Who This Strategy Is For
This playbook is useful if you are a founder, CMO, CRO, VP of Customer Success, or operator trying to move from reactive retention tactics to
sustainable growth. It is especially relevant when your team says things like:
- “We’re retaining okay, but pipeline feels soft.”
- “Expansion is happening, but it’s getting harder.”
- “Customers are asking for AI, but trust concerns keep showing up.”
- “Marketing has budget pressure, and finance wants cleaner proof of impact.”
Final Thoughts
“Hiding inside the base” was a reasonable response to a rough season. But no company builds category leadership by living permanently in defensive mode.
The winners in 2024 are the teams that combine retention discipline with smart acquisition, treat trust like infrastructure, and design expansion around
real customer outcomes.
Put differently: stop trying to squeeze your way to growth. Build your way there.
And yeskeep your bunker stocked. Just don’t confuse it with a strategy.
Experience Add-On (Approx. ): From Bunker Mode to Build Mode
Across dozens of growth teams I’ve analyzed in recent years, the emotional shift from 2023 to 2024 is striking. In 2023, meetings felt like weather reports:
“How bad is the storm this week?” Forecast calls became risk briefings. Marketing leaders defended every line item. Sales teams chased fewer, harder deals.
Customer success carried a quiet burdenexpected to prevent churn, drive expansion, and somehow preserve customer happiness while budgets were shrinking.
Then something changed. Not overnight, not magically, and definitely not because one AI feature landed in production. Teams began to realize that defensive
discipline had limits. You can optimize renewals for a while. You can tighten terms, reprice contracts, and delay spending. But eventually, growth asks a harder
question: “What new value are we creating today that customers will pay for tomorrow?”
The companies that answered this well did three things differently. First, they got specific about value. Instead of promising “transformation,” they promised
concrete outcomes: fewer support tickets, faster implementation, better conversion, lower compliance risk, shorter cycle time. Customers responded because they
could actually measure progress. Second, these teams repaired trust where 2023 had strained it. They simplified contracts, clarified data usage, and stopped hiding
key terms in tiny-font legal acrobatics.

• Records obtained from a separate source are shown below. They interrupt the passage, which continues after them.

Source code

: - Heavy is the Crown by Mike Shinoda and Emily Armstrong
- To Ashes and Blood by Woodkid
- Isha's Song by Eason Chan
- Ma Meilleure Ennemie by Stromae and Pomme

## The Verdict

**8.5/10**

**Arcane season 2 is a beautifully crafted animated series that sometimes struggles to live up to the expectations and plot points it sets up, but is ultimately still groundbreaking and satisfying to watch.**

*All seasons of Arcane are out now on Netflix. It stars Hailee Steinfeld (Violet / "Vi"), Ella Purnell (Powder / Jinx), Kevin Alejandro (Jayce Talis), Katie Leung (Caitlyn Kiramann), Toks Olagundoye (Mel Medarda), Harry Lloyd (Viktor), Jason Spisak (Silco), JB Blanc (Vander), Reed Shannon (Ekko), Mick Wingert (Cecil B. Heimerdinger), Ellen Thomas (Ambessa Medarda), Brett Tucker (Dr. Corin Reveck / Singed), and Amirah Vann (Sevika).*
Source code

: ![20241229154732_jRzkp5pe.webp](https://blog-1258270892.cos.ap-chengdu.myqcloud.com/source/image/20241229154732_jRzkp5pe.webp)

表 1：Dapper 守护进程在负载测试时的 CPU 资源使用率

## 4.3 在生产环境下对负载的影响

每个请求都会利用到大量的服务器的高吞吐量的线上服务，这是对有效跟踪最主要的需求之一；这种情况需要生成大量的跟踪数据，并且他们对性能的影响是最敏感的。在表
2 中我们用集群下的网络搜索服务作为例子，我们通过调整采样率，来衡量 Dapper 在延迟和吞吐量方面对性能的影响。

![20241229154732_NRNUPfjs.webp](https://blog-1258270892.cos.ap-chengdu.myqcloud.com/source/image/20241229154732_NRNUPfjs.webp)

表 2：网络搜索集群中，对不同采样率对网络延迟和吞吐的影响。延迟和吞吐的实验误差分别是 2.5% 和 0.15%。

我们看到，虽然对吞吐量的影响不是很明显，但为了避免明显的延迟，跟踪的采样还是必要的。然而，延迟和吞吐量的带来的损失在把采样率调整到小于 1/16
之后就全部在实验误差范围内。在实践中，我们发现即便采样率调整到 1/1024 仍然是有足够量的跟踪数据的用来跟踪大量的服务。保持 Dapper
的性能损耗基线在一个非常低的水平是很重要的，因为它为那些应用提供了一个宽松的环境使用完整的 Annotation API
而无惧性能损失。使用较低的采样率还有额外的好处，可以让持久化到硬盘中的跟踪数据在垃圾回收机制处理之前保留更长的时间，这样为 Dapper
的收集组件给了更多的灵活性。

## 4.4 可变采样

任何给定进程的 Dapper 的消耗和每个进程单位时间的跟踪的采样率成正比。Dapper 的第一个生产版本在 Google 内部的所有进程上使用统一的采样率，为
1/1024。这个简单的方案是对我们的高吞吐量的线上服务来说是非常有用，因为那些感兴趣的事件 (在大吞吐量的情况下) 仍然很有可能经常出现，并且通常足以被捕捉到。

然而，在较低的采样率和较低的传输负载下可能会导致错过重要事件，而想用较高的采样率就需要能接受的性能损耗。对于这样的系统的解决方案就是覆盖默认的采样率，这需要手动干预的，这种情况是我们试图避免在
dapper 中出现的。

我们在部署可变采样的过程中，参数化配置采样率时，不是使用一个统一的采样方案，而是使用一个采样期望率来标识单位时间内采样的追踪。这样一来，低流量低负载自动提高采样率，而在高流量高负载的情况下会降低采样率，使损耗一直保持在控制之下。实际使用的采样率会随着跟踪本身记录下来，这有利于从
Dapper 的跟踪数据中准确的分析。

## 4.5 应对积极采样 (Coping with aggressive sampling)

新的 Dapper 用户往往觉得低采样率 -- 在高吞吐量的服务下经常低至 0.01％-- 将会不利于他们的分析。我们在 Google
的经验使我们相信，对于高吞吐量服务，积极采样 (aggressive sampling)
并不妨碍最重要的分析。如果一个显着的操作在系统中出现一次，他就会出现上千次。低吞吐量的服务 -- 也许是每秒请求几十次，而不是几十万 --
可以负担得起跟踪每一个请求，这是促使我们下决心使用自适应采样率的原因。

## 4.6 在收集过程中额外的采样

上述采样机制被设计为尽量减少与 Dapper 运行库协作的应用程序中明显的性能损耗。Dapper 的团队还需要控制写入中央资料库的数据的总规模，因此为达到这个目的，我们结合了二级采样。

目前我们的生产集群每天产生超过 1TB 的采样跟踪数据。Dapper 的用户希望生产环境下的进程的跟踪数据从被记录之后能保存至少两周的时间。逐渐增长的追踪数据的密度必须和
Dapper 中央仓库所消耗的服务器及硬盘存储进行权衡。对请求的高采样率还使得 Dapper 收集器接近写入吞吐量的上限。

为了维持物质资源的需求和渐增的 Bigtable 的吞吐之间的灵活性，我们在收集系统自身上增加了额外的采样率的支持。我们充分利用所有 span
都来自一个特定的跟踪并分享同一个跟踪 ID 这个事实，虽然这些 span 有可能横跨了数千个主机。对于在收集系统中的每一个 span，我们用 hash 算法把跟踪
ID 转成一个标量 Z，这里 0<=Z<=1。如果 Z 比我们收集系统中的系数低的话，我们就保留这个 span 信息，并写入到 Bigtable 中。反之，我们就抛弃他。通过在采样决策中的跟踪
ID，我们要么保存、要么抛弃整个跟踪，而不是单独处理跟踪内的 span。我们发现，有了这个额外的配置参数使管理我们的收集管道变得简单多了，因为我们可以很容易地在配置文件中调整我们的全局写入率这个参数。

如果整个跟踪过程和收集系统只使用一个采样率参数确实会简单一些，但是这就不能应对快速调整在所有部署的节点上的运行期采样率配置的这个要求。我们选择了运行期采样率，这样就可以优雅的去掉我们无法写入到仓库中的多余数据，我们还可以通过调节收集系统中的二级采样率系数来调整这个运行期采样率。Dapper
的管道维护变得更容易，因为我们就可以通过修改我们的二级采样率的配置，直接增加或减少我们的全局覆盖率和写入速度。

Third, they rebuilt growth routines with patience: weekly signal reviews, monthly experiment retros, and quarterly strategy
resets grounded in facts rather than optimism theater.
One common pattern stood out in leadership behavior. In bunker mode, leaders asked, “How do we protect the number?” In build mode, they asked, “Which customer
segment can we serve better than anyone else, and what proof do we have?” That subtle question shift changed everything. Product priorities got sharper. Marketing
copy got less generic. Sales conversations became less discount-driven. Success teams stopped being “renewal police” and became outcome partners.
I also noticed that humor came back into teams when strategy got clearer. In 2023, every dashboard looked like a medical chart from an emergency room.
In 2024, operators started joking again: “We’ve gone from panic pivots to boring excellence.” That joke hides a serious truthboring excellence compounds.
Cleaner onboarding. Better segmentation. Fewer broken handoffs. Smarter pricing tests. Stronger post-sale communication. None of this goes viral on social media,
but all of it grows the base.
If there’s one lesson I’d keep from these experiences, it’s this: growth is not the opposite of discipline. Growth is discipline, pointed at opportunity.
Keep the rigor you built in hard timesjust redirect it. Use retention insights to improve acquisition targeting. Use customer feedback to shape product packaging.
Use trust practices to raise conversion confidence. Use AI to remove friction, not accountability.
2023 taught teams how to survive. 2024 is where they learn how to grow without forgetting those lessons. That’s the real upgrade: not from fear to hype,
but from protection to purposeful expansion.